EXTRAIT FOURNI -
J'ai enfin lu la Brigade Chimérique, du moins les trois volumes déjà disponibles. Depuis le temps que j'en entends parler il fallait bien que je me penche dessus, et bien entendu que je vous fasse part de ce que j'y ai trouvé. Il semblerait que la critique soit unanime à son sujet, et il est vrai que nous avons là une bande dessinée d'un niveau bien supérieur à une bonne partie de la production actuelle. Pourtant, je n'arrive pas à être aussi enthousiaste que la plupart des gens qui en parlent ici ou là.
Et Super Dupont, c'est du pipeau ?
Ça commence à coincer pratiquement dès le postulat de base: « Pourquoi n'y a-t-il plus de super héros en Europe après la Seconde Guerre Mondiale ? » Question intéressante s'il en est mais -selon moi- pour des raisons extra textuelles d'ordre plutôt socioculturel ou éditorial, pas vraiment narratives.
On pourrait par exemple citer la perte définitive d'innocence de l'inconscient collectif européen au sortir de la guerre. Perte coïncidant avec une renaissance de l'innocence américaine, les États-Unis étant non seulement les grands vainqueurs de cette guerre, mais aussi le pays dont le gros de la population ne fera pas l'expérience de ses aspects les plus traumatisants, contrairement aux ressortissants des autres protagonistes.
D'un point de vue éditorial on pourrait se risquer penser que les super héros ont tout bêtement raté le coche en France, car le moment où ils commencent à passer du roman à la bande dessinée outre-Atlantique coïncide avec celui où la bande dessinée que l'on appelle aujourd’hui « franco-belge » prend son essor et monopolise la production francophone. Il ne s’agit ici que de présuppositions de ma part -vous aurez noté l'usage du conditionnel- et je pourrais m'essayer à d'autres hypothèses, je resterais toujours dans la conjecture.
Voila pourquoi que je trouve l'idée de faire de cette question le point de départ d’une fiction mettant justement en scène des super héros européens à la veille de la deuxième guerre mondiale presque saugrenue, et en tout cas éminemment casse-gueule.
- Qui c'est le plus fort, Superman ou le Nyctalope ?
- C'est qui celui-là ?

DONNÉES BRUTES -
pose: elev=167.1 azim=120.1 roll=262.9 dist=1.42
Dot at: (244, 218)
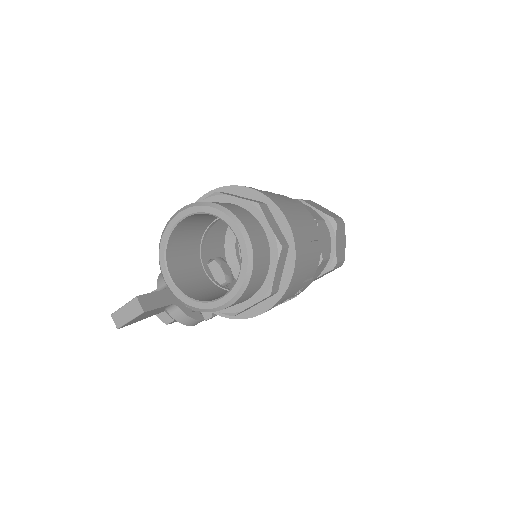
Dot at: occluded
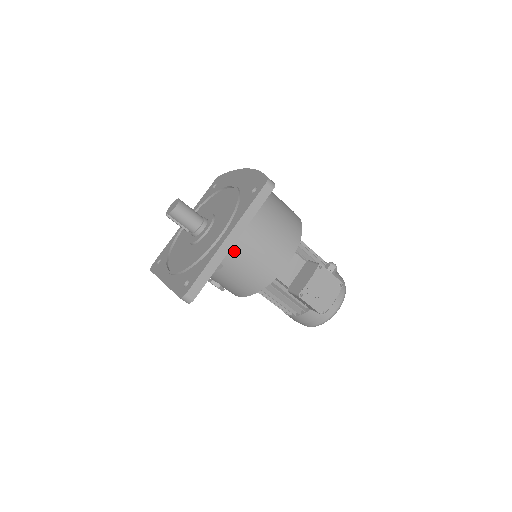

TÂCHE - Pouvez-vous restituer mot pour mot le passage de la critique de la Brigade Chimérique qui va de « Ça commence à » jusqu'à « pas vraiment narratives. » ?

RÉPONSE COMPLÈTE -
Ça commence à coincer pratiquement dès le postulat de base: « Pourquoi n'y a-t-il plus de super héros en Europe après la Seconde Guerre Mondiale ? » Question intéressante s'il en est mais -selon moi- pour des raisons extra textuelles d'ordre plutôt socioculturel ou éditorial, pas vraiment narratives.